The MSP Black Belt Patch evaluation is very straightforward. It’s shot on the standard MSP training target, and only has four parts; all four are fairly simple but come with strict time standards. A very strong grasp of handgun fundamentals and a fast draw are needed to clear it in a timely manner. Frankly, to even have a shot at the Black Belt Patch, the sub-second draw is a requirement. Students get two separate attempts at the end of each training day.
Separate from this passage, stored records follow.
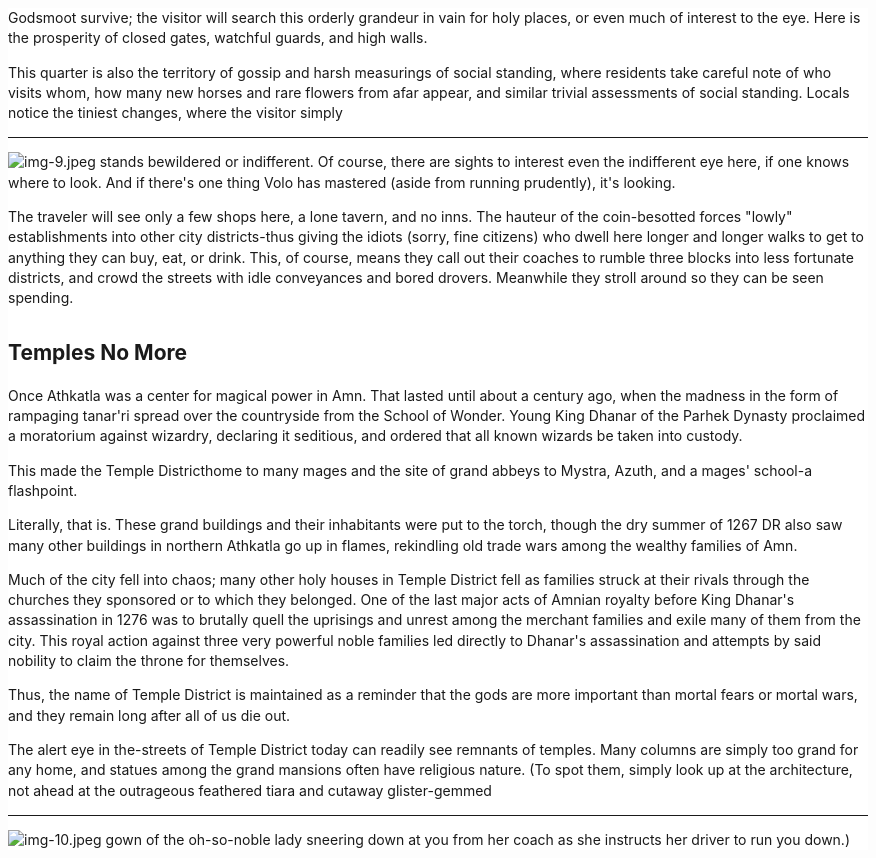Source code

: Godsmoot survive; the visitor will search this orderly grandeur in vain for holy places, or even much of interest to the eye. Here is the prosperity of closed gates, watchful guards, and high walls.

This quarter is also the territory of gossip and harsh measurings of social standing, where residents take careful note of who visits whom, how many new horses and rare flowers from afar appear, and similar trivial assessments of social standing. Locals notice the tiniest changes, where the visitor simply

---

![img-9.jpeg](assets/Volo's%20Guide%20to%20Balder's%20Gate%202_img-9.jpeg)
stands bewildered or indifferent.
Of course, there are sights to interest even the indifferent eye here, if one knows where to look. And if there's one thing Volo has mastered (aside from running prudently), it's looking.

The traveler will see only a few shops here, a lone tavern, and no inns. The hauteur of the coin-besotted forces "lowly" establishments into other city districts-thus giving the idiots (sorry, fine citizens) who dwell here longer and longer walks to get to anything they can buy, eat, or drink. This, of course, means they call out their coaches to rumble three blocks into less fortunate districts, and crowd the streets with idle conveyances and bored drovers. Meanwhile they stroll around so they can be seen spending.

## Temples No More

Once Athkatla was a center for magical power in Amn. That lasted until about a century ago, when the madness in the form of rampaging tanar'ri spread over the countryside from the School of Wonder. Young King Dhanar of the Parhek Dynasty proclaimed a moratorium against wizardry, declaring it seditious, and ordered that all known wizards be taken into custody.

This made the Temple Districthome to many mages and the site of grand abbeys to Mystra, Azuth, and a mages' school-a flashpoint.

Literally, that is. These grand buildings and their inhabitants were put to the torch, though the dry summer of 1267 DR also saw many other buildings in northern Athkatla go up in flames, rekindling old trade wars among the wealthy families of Amn.

Much of the city fell into chaos; many other holy houses in Temple District fell as families struck at their rivals through the churches they sponsored or to which they belonged. One of the last major acts of Amnian royalty before King Dhanar's assassination in 1276 was to brutally quell the uprisings and unrest among the merchant families and exile many of them from the city. This royal action against three very powerful noble families led directly to Dhanar's assassination and attempts by said nobility to claim the throne for themselves.

Thus, the name of Temple District is maintained as a reminder that the gods are more important than mortal fears or mortal wars, and they remain long after all of us die out.

The alert eye in the-streets of Temple District today can readily see remnants of temples. Many columns are simply too grand for any home, and statues among the grand mansions often have religious nature. (To spot them, simply look up at the architecture, not ahead at the outrageous feathered tiara and cutaway glister-gemmed

---

![img-10.jpeg](assets/Volo's%20Guide%20to%20Balder's%20Gate%202_img-10.jpeg)
gown of the oh-so-noble lady sneering down at you from her coach as she instructs her driver to run you down.)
The evaluation kicks off  with the “3-2” drill at 3-yards. This drill only takes five rounds and the shooter has to draw and shoot to the A-zone, then transition to put two shots in the headbox/index card above the A-zone in two seconds or less. This is followed by a 7-yard DTFS (draw to first shot) of a single round into the A-zone with a par time of one second. Afterward, one must shoot a Bill Drill in two seconds or less (this means a one-second draw to the first shot and then five additional splits at 0.20 seconds. The last portion of the MSP Black Belt Standards is a 25-yard A-zone DTSF with a par time of 1.5 seconds. Again, the best strategy here is having a quick draw and front loading the extra half-second into getting the correct sight picture.


While I did not clean any of the four shooting portions that weekend, I almost had the 25-yard DTFS dead to rights. My time was 1.48 seconds, but I shanked the shot off to the left due to an error in support-hand grip tension. As I write this I can still visualize the red dot of my HS507COMP gently curving counterclockwise and to the left of the A-zone as the shot broke and shanked it right into the C-zone. Were I at half of a tenth of a second faster on the draw, I would have cleared the 3-2, as my best time was 2.04. In the heat of the moment, I accidentally fumbled the straight 7-yard DTFS thinking it had to go into the head-box only to count, which took me 1.53 seconds. Even with the regular A-zone I doubt I would have cleared the second long par time. Ditto for my Bill Drill, which came in a 2.39. While this is actually my personal best at the time of this writing, it’s still too slow for a Black Belt Patch.


After training with Freeland and getting to know him better, he’s the real deal. As an instructor, Freeland has no problem executing and demonstrating what he teaches students on demand–and to a high degree. The extent that this man knows about handgun shooting and techniques is astonishing because I’d never seen an instructor ready to dive-in into a lecture about the pros-and-cons of dot occlusion or whether Captains of Crush grip exercises were actually beneficial right in the middle of the firing line. Those are just two examples from a weekend course with plenty of other shooting topics and sidebars. It won’t be too long before Freeland has enough insights to write his own book on handgun shooting. 

This two-day course felt like a continuation of one of the lessons I took away from my last pistol training class, with Green Ops a few weeks ago–especially on the first day. And this is a great thing because I got to explore the concepts directly from “the source.” Likewise, I noticed that Freeland was very forthcoming about other instructors or mentors who have helped shape his outlook and teaching–credit given where credit is due.  


The prospective student’s specific skill level isn’t as important as whether he or she can safely draw and shoot from a holster. As long as that basic competency is there, the student’s quality of instruction won’t be affected. Though the majority of students tend to wear battle belts with Safariland “bucket” type holsters, I managed to successfully shoot the entire course from concealment with my PHLster Floodlight2. The fundamentals of shooting a handgun are true regardless of the aiming system, but this is truly a class for a gun with a red dot. Between observing grip tension and trigger manipulations, I finally saw for myself what others mean when they talk about “sights whispering and red dots screaming.”